■ AÇÃO NECESSÁRIA 1
Segundo o texto sobre inelegibilidades eleitorais, quais países usam unidades de inteligência financeira para monitorar recursos de campanha?
■ AÇÃO NECESSÁRIA 2
Prossiga com o texto sobre inelegibilidades eleitorais a partir do ponto em que ele termina.

■ TRECHO DE ORIGEM
________________

Essa medida, embora importante para garantir a integridade do processo eleitoral, suscita debates críticos sobre os riscos democráticos de ações repressivas que afetam diretamente as candidaturas com base na reputação dos candidatos. A expansão das inelegibilidades em bases móveis (o que é prova robusta?) abre espaço para uma forma abusiva de judicialização da política, em que o juiz assume um protagonismo indesejado em decisões que, tradicionalmente, estariam nas mãos dos eleitores. Isso não apenas mina o princípio da presunção de inocência, que é uma das bases do Estado de Direito, como também municia o lawfare.
Apesar da nobreza da intenção, ampliar ainda mais o papel do Judiciário nas eleições impulsiona sua politização, convida ao uso político de medidas judiciais, com adversários acionando a Justiça para fulminar opositores, e cria uma atmosfera de insegurança jurídica. Isso porque a crescente influência de juízes e promotores nas eleições apoia-se em um vasto espaço de discricionariedade que frequentemente resulta em decisões inconsistentes, prejudicando a previsibilidade do processo eleitoral e, por consequência, a confiança dos eleitores no sistema.
Em outros países da América Latina, os desafios são semelhantes. Na Argentina, na Colômbia, no México e em Honduras, os órgãos eleitorais atuam para barrar candidaturas de envolvidos em crimes graves, como corrupção e narcotráfico, com a possibilidade de indeferimento, mesmo que ainda existam recursos pendentes. Essas práticas têm o objetivo de preservar a integridade das eleições e impedir a ascensão de candidatos ligados ao crime organizado, assim como no Brasil. Contudo, elas também enfrentam críticas por mitigar o direito à defesa plena e à presunção de inocência, gerando insegurança jurídica.
É preciso estar atento para que o urgente não atropele o importante. Uma abordagem mais segura e de longo prazo pode ser o fortalecimento de medidas preventivas, especialmente aquelas que se concentram no controle do financiamento das campanhas eleitorais. Países como México e Argentina têm adotado estratégias robustas de monitoramento de recursos de campanha por meio de unidades de inteligência financeira, que rastreiam doações e gastos suspeitos, evitando que dinheiro ilícito entre no processo eleitoral. Essas iniciativas são acompanhadas de auditorias frequentes e limites rigorosos para doações de campanhas, além da proibição de fontes de financiamento ligadas a atividades ilícitas.

________________

Dados de origem:
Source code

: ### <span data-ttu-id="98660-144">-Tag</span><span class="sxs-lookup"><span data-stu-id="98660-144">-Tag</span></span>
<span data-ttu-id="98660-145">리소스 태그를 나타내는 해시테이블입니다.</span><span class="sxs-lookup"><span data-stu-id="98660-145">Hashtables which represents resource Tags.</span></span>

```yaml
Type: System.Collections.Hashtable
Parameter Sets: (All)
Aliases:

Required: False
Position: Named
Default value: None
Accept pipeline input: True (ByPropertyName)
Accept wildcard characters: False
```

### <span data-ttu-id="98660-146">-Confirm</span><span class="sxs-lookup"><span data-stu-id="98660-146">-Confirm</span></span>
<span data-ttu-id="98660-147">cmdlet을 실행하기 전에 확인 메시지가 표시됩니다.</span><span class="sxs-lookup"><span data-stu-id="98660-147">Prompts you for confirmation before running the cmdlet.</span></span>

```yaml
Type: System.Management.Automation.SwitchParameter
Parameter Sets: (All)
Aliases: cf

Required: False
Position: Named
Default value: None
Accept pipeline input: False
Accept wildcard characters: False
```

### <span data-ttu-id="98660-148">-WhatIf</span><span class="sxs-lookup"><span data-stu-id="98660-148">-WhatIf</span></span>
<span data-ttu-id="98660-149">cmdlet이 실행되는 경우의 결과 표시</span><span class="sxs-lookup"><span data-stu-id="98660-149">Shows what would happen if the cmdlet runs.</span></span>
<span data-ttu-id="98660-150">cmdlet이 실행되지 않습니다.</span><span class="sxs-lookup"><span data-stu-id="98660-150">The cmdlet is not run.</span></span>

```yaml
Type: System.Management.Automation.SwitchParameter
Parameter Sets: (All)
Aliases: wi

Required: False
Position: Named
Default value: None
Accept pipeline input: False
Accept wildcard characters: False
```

________________

■ ESPAÇO PARA RESPOSTA 1
México e Argentina.

■ ESPAÇO PARA RESPOSTA 2
O Brasil adota algumas dessas práticas, como a exigência de declaração de gastos em tempo real e a prestação de contas das campanhas, monitoradas pela Justiça Eleitoral. Essas ações ainda podem, no entanto, ser fortalecidas. Melhorar a fiscalização e a transparência no financiamento das campanhas pode ser uma forma eficaz de combater a infiltração do crime organizado, sem recorrer excessivamente a medidas repressivas focadas na reputação do candidato, que afetam diretamente a liberdade de escolha do eleitor.
O combate à presença de organizações criminosas na política é, não há dúvida, uma tarefa urgente e necessária. É essencial, porém, que medidas repressivas, como a ampliação das inelegibilidades com base em investigações e provas robustas, sejam aplicadas com cautela para evitar excessos que possam prejudicar a democracia do País. Fortalecer o controle do financiamento eleitoral e a transparência nas campanhas pode ser uma solução mais equilibrada e duradoura, garantindo que as eleições permaneçam justas, livres e verdadeiramente representativas. •
Publicado na edição n° 1331 de CartaCapital, em 09 de outubro de 2024.
Este texto aparece na edição impressa de CartaCapital sob o título ‘Crime organizado e eleições’
Este texto não representa, necessariamente, a opinião de CartaCapital.